Abstracts

The value of monitoring trading signals
Antonella Tolomeo (University of Salento, Italy)
Joint work with Donato Scolozzi

Thursday June 5, 16:00-16:30 | session P6 | Poster session | room lobby

We discuss the continuous-time utility maximization problem under asymmetric information in financial markets, in the context of Fads models (Shiller, 1981) and signaling theory of trade. Particularly, our work is based on the asset pricing approach introduced by Guasoni (2006), which models price dynamics with both a martingale component and a stationary component.

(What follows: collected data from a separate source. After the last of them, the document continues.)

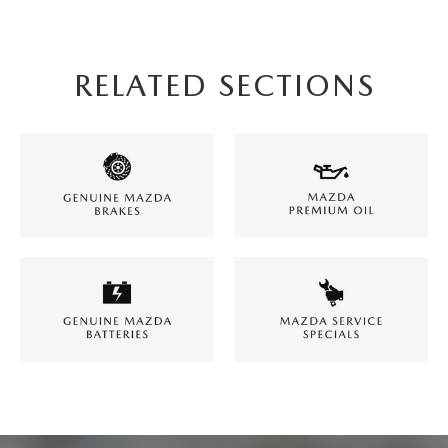
RELATED SECTIONS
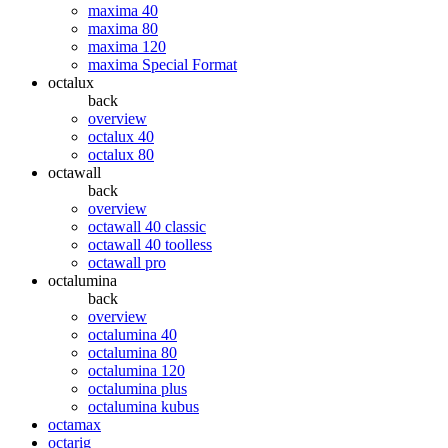
maxima 40
maxima 80
maxima 120
maxima Special Format
octalux
back
overview
octalux 40
octalux 80
octawall
back
overview
octawall 40 classic
octawall 40 toolless
octawall pro
octalumina
back
overview
octalumina 40
octalumina 80
octalumina 120
octalumina plus
octalumina kubus
octamax
octarig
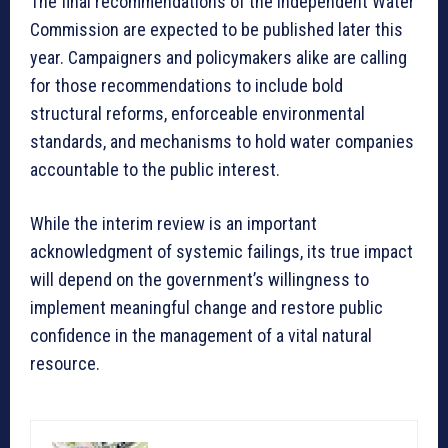
The final recommendations of the Independent Water
Commission are expected to be published later this
year. Campaigners and policymakers alike are calling
for those recommendations to include bold
structural reforms, enforceable environmental
standards, and mechanisms to hold water companies
accountable to the public interest.
While the interim review is an important
acknowledgment of systemic failings, its true impact
will depend on the government’s willingness to
implement meaningful change and restore public
confidence in the management of a vital natural
resource.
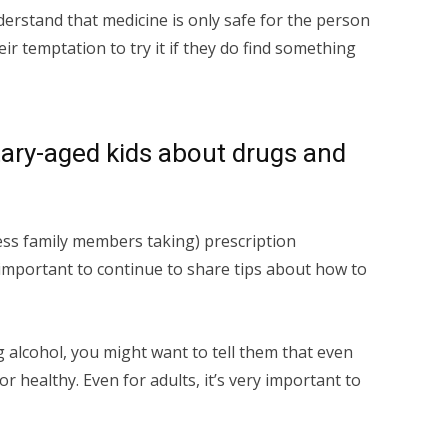
nderstand that medicine is only safe for the person
eir temptation to try it if they do find something
ary-aged kids about drugs and
ness family members taking) prescription
 important to continue to share tips about how to
ng alcohol, you might want to tell them that even
e or healthy. Even for adults, it’s very important to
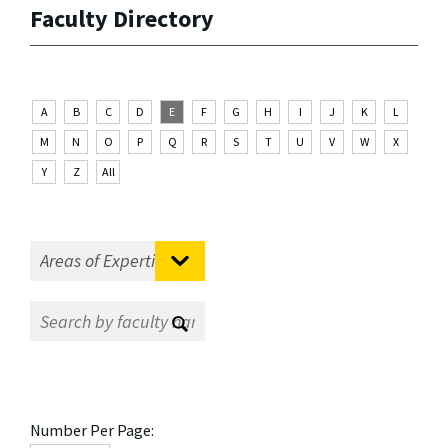
Faculty Directory
A
B
C
D
E
F
G
H
I
J
K
L
M
N
O
P
Q
R
S
T
U
V
W
X
Y
Z
All
Number Per Page:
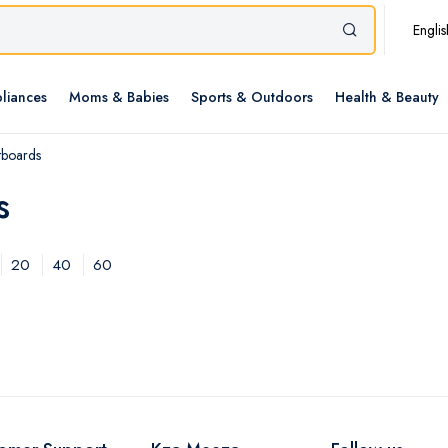
Englis
liances
Moms & Babies
Sports & Outdoors
Health & Beauty
tboards
s
20
40
60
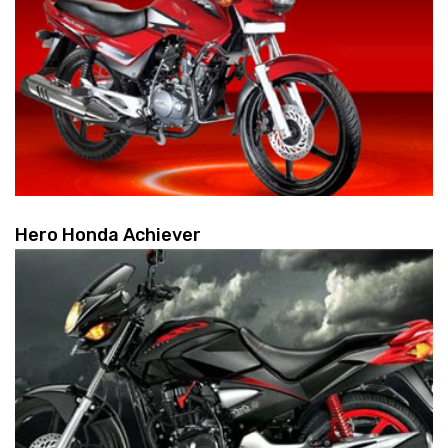
Hero Honda Achiever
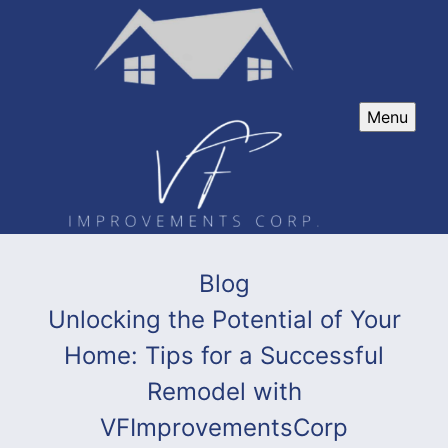
Menu
Blog
Unlocking the Potential of Your
Home: Tips for a Successful
Remodel with
VFImprovementsCorp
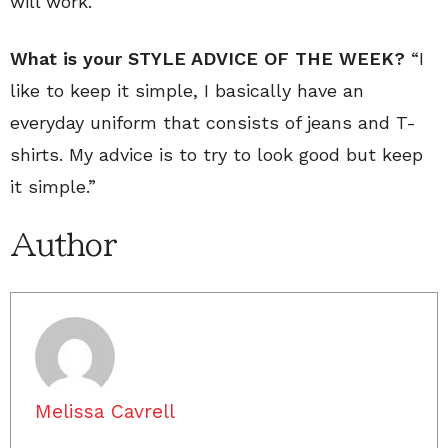
will work.
What is your STYLE ADVICE OF THE WEEK?
“I
like to keep it simple, I basically have an
everyday uniform that consists of jeans and T-
shirts. My advice is to try to look good but keep
it simple.”
Author
Melissa Cavrell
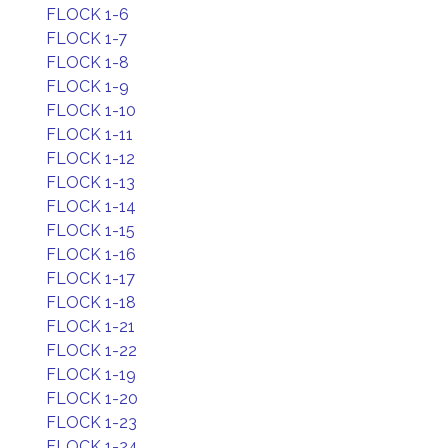
FLOCK 1-6
FLOCK 1-7
FLOCK 1-8
FLOCK 1-9
FLOCK 1-10
FLOCK 1-11
FLOCK 1-12
FLOCK 1-13
FLOCK 1-14
FLOCK 1-15
FLOCK 1-16
FLOCK 1-17
FLOCK 1-18
FLOCK 1-21
FLOCK 1-22
FLOCK 1-19
FLOCK 1-20
FLOCK 1-23
FLOCK 1-24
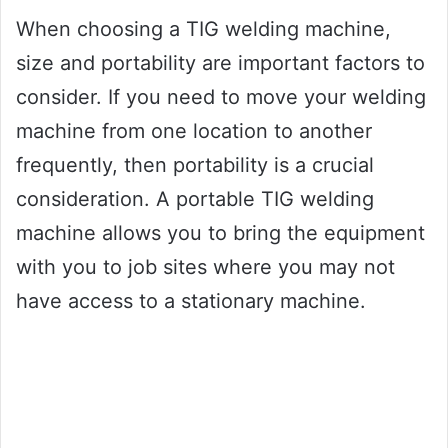
When choosing a TIG welding machine,
size and portability are important factors to
consider. If you need to move your welding
machine from one location to another
frequently, then portability is a crucial
consideration. A portable TIG welding
machine allows you to bring the equipment
with you to job sites where you may not
have access to a stationary machine.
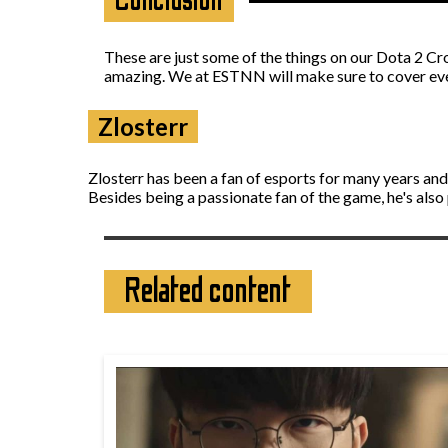
Conclusion
These are just some of the things on our Dota 2 Crow
amazing. We at ESTNN will make sure to cover ever
Zlosterr
Zlosterr has been a fan of esports for many years an
Besides being a passionate fan of the game, he's also
Related content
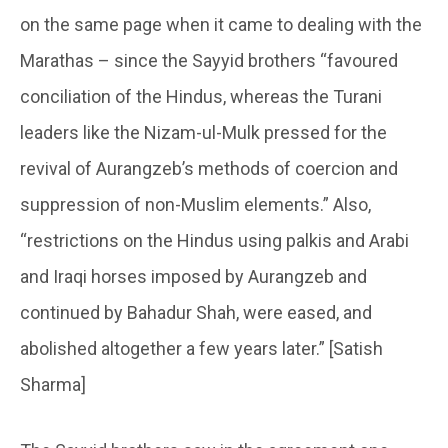
on the same page when it came to dealing with the
Marathas – since the Sayyid brothers “favoured
conciliation of the Hindus, whereas the Turani
leaders like the Nizam-ul-Mulk pressed for the
revival of Aurangzeb’s methods of coercion and
suppression of non-Muslim elements.” Also,
“restrictions on the Hindus using palkis and Arabi
and Iraqi horses imposed by Aurangzeb and
continued by Bahadur Shah, were eased, and
abolished altogether a few years later.” [Satish
Sharma]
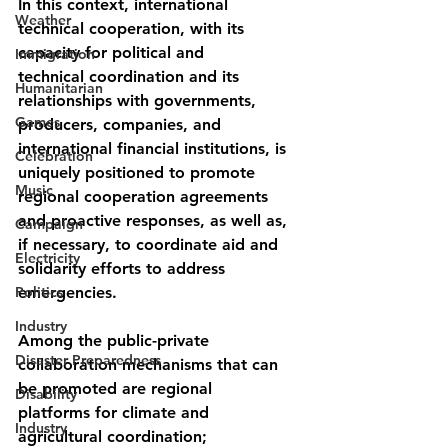
In this context, international 
Weather
technical cooperation, with its 
capacity for political and
Immigration
technical coordination and its 
Humanitarian
relationships with governments, 
Games
producers, companies, and 
international financial institutions, is 
Celebration
uniquely positioned to promote 
Music
regional cooperation agreements 
and proactive responses, as well as, 
Campaign
if necessary, to coordinate aid and 
Electricity
solidarity efforts to address 
Politics
emergencies.
Industry
Among the public-private 
Disaster Preparedness
collaboration mechanisms that can 
be promoted are regional
Disability
platforms for climate and 
Industry
agricultural coordination;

Based on this framework, we formulate a different process for the price dynamics. Whereas Guasoni (2006) models the price dynamics from a GBM and an Ornstein-Uhlenbeck process, our analysis draws on two Ornstein-Uhlenbeck processes. The asset price for the informed agents is in the larger filtration and initially specified. From this we decompose the asset price dynamics of the uninformed agents in the smaller filtration. We find non-Markovian dynamics for the uniformed agents, which requires analysis of the filtering problem by applying the Hitsuda representation (1968). We then solve the logarithmic utility maximization problem, in order to compare both agents' level of market information. In contrast to the method in Guasoni (2006), where the above dynamics are obtained by applying the theory of the negative resolvent of a Volterra kernel to a product function, we start out from the representations of the process, and then verify our solution by using the fundamental equation from the general scheme given in Cheredito (2003). This allows us to confirm the existence of the negative resolvent associated with a Volterra Kernel, which is a sum of functions. Subsequently, by recalling the logarithmic utility maximization problem from the terminal wealth, we obtain the two agents' optimal trading strategies. Our study supports the results of Guasoni (2006), where informed and uninformed agents' log utilities are found to be different. Particularly, our analysis yields positive excess utility for informed agents.